### ZITIERTER TEXTAUSZUG
- - - -
# taz.de -- Gedenken in Serbien: Schweigen für die Toten, Wut auf die Verantwortlichen
       
       > In Novi Sad gedenken Zehntausende des Einsturzes eines Bahnhofsvordachs
       > vor genau einem Jahr. Die Mutter eines Opfers kündigt einen Hungerstreik
       > an.
       
 (IMG) Bild: Gedenken an die 16 Toten, die vor einem Jahr beim Einsturz eines Bahnhofsvordachs ums Leben kamen
       
       Zehntausende Menschen erinnerten am Samstag an den tödlichen Einsturz des
       Bahnhofsvordachs von Novi Sad. Um 11.52 Uhr schwieg die riesige
       Menschenmenge vor dem Bahnhof für genau 16 Minuten – eine Minute für jedes
       der 16 Opfer.
       
       Wie still eine solche Menschenmenge sein kann, wenn sie gemeinsam schweigt.
       Ein Chor stimmte danach ein Trauerlied an, die Anwesenden legten unzählige
       Blumen vor dem Bahnhof nieder.
       
       Da die Studierenden, die die Gedenkfeier organisiert haben, im Vorfeld
       darum gebeten hatten, keine Flaggen mitzubringen, ähnelte der Protest mehr
       einer riesigen Trauerfeier als einer politischen Demonstration.
       
       Erst später, als Reden gehalten und Gedichte rezitiert wurden, wurde es
       politischer: Die Studentin Nađa von der philosophischen Fakultät in Novi
       Sad beklagte Verantwortungslosigkeit der Regierung. Nicht die Schwerkraft,
       sondern [1][die Korruption der Machthaber habe die Menschen getötet]: „16
       Opfer, null Verantwortung und dieselbe Botschaft – ihre Hände sind blutig.“
       
       Die pensionierte Anklägerin Jasmina Paunović appellierte an die Menschen,
       im Land zu bleiben, weil „die Sonne nirgends anders so wärmt“ – bei 25 Grad
       und Sonne im November wirkte das tatsächlich wie ein gutes Argument. Dass
       Serbien zu einem Land werden soll, in dem junge Menschen auch außerhalb der
       korrupten Strukturen der Regierungspartei SNS eine Perspektive haben, ist
       eines der Leitmotive des [2][seit einem Jahr andauernden Protests].
- - - -
### GESAMMELTES MATERIAL
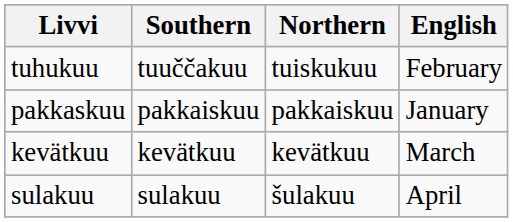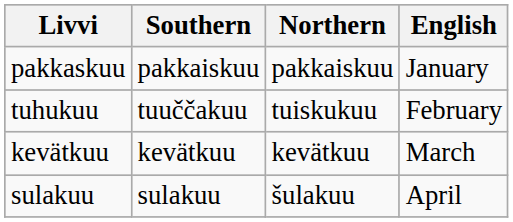rows swapped: pakkaskuu <-> tuhukuu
- - - -
### AUFGABENSTELLUNG
1. Kürzen Sie im Bericht über das Gedenken in Novi Sad den Absatz, der mit „Die pensionierte Anklägerin“ beginnt, ohne seine wesentlichen Fakten zu verlieren.
2. Schreiben Sie den Bericht über das Gedenken in Novi Sad im Anschluss an seinen letzten Satz weiter.
Die Daten braucht man hier nicht.

### ERGEBNISSE JE AUFGABE
1. Die pensionierte Anklägerin Jasmina Paunović rief die Menschen auf, im Land zu bleiben, weil „die Sonne nirgends anders so wärmt“. Bei 25 Grad und Sonne im November klang das überzeugend. Ein Leitmotiv des seit einem Jahr andauernden Protests ist, dass junge Menschen in Serbien auch außerhalb der korrupten Strukturen der Regierungspartei SNS eine Perspektive haben sollen.

2.
       Emotional wurde es, als Dijana Hrka, die Mutter des beim Einsturz getöteten
       Stefan Hrka, ans Mikrofon trat. Sie müsse endlich erfahren, wer ihren Sohn
       und die anderen 15 Menschen getötet habe, sagte sie und kündigte gleich
       darauf an, dafür in den Hungerstreik zu treten – direkt vor dem Rathaus in
       Belgrad. Dort, [3][wo ein Zeltlager von Anhängern des serbischen
       Präsidenten Aleksandr Vučić steht]. Dijana Hrka bekräftigte auch die
       zentrale Forderung des Protests: Vučić müsse endlich Neuwahlen ausrufen.
       
       ## Ausgefallene Züge, keine Berichterstattung
       
       Dass so viele Menschen nach Novi Sad gekommen sind, ist nicht
       selbstverständlich. Am Dienstag vor der Demonstration wurde kurzfristig
       bekannt gegeben, dass große Bauarbeiten auf fast allen Zufahrtsstraßen
       stattfinden sollen. Am Tag vor dem Protest war der Zugverkehr nach Novi Sad
       eingestellt worden – angeblich wieder wegen einer Bombendrohung.
       
       Mit derselben Begründung wurde bereits vor [4][der großen Demonstration in
       Belgrad am 15. März 2025 der Zugverkehr gestoppt]. Das System Vučić klappt
       buchstäblich die Bürgersteige hoch, um zu verhindern, dass Menschen gegen
       es protestieren können. Der Massenbewegung tut das bisher keinen Abbruch.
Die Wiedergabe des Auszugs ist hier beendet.